Lawyers differ on NASS, Supreme Court impasse
A constitutional lawyer, Itsay Sagay SAN has said there is a principle of law that established that an arm of government should not interfere with the internal affairs of others.
He explained that even though he is yet to understand the intricacies of the conflict between the Legislature and the Judiciary concerning constitutional amendments, he is of the view that members of the National Assembly are suspecting that the Supreme Court is interfering in their internal affairs.
According to him, the logical thing to do, where there could be reasons to suspect interference is to wait for the National Assembly to conclude with the amendment and for the Supreme Court to declare it invalid.
His words: “In my view, there is a principle that one arm of government should not interfere with the internal affairs of the others. I feel that they suspect that the Supreme Court is about to interfere into the internal operations of the National Assembly.
That is why they are rejecting the injunction, though those are my preliminary assumption. “There is such principle in constitutional law. What the National Assembly is saying is that nobody can stop them for what they do internally.
The implication is that the Supreme Court can only declare such an action invalid after they have completed it. They are saying, ‘you cannot stop us from making laws; its our internal affair.
What the Supreme Court can do is to say it is unconstitutional after they have completed their job. They are seeing it as a kind of trying to preempt them; they are saying that it is too early in the day for the Supreme Court to act on the matter.
” But a Lagos based rights activist and lawyer, Ebun-Olu Adegboruwa thinks differently. He believes that the Supreme Court has the powers to stop the National Assembly from amending the constitution.
For him, such action does not amount to judicial interference in internal legislative matters, since the Supreme Court is empowered by law to adjudicate on any issue in conflict between the tiers of government.
“The Supreme Court has the powers, to stop the National Assembly, from proceeding with the amendment of the Constitution. Under and by virtue of section 6(6)(b) of the 1999 Constitution, the judiciary in general, and not just the Supreme Court, has a statutory responsibility to resolve disputes, between persons and persons, between persons and government and between the different arms of government.
“In this case, once the Executive arm has filed an action before the Supreme Court, declaring a dispute with the Legislative arm, on the issue of amendment of the Constitution, then jurisdiction has been conferred on the Supreme Court, to intervene, judicially and judiciously.

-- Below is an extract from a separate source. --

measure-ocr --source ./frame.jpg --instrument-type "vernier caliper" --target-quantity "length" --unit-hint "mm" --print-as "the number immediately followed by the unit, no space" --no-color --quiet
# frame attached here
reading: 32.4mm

“While it is true that there is a doctrine of separation of powers, under a federal system of government, the exercise of its judicial duty, by the Supreme Court, to resolve a dispute between the Executive and the Legislative arms, constitutes an exception to that doctrine.

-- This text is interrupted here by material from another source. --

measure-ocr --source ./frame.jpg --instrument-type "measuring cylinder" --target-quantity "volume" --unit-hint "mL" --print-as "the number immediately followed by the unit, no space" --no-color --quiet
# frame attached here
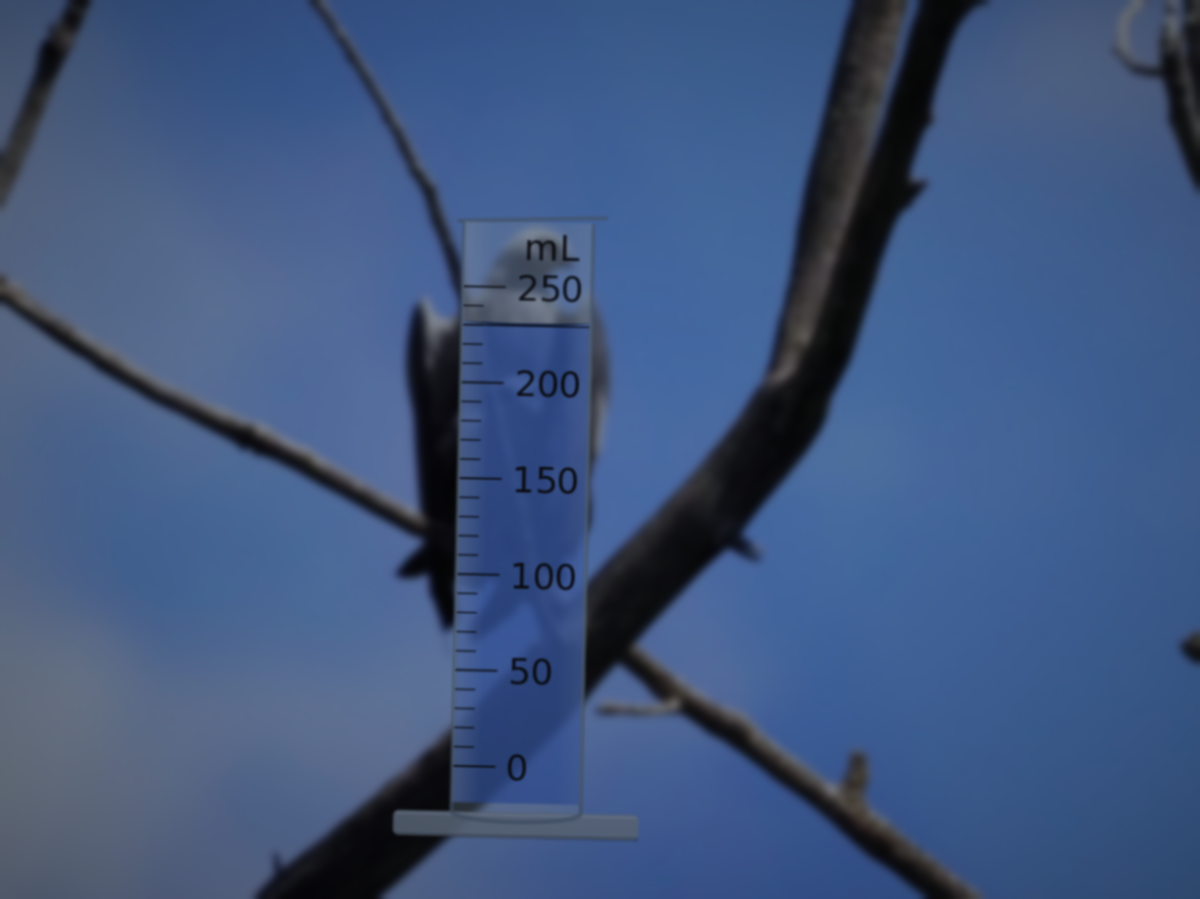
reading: 230mL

“In that regard therefore, the Supreme Court is perfectly entitled to exercise its disciplinary and statutory jurisdiction, to check the excesses, of both the Executive and Legislative arms, from any illegality, from any act of impunity, or arbitrariness.
Thus, the order of injunction by the Supreme Court, for the Executive and Legislative arms, to maintain the status quo, in respect of the amendment of the Constitution, is perfectly in order.
It is within the powers of the Supreme Court, under the Constitution, under the Supreme Court Act and under the Supreme Court Rules”, he declared.
He maintained that such action amounts to sheer blackmail, for the National Assembly to be castigating the Supreme Court in the exercise of its constitutional and statutory responsibilities.
As a result, he called on the Nigerian Bar Association to rise to defend the apex court. “It is the duty of the Nigerian Bar Association, to rise to this occasion and defend the Supreme Court”, he stressed.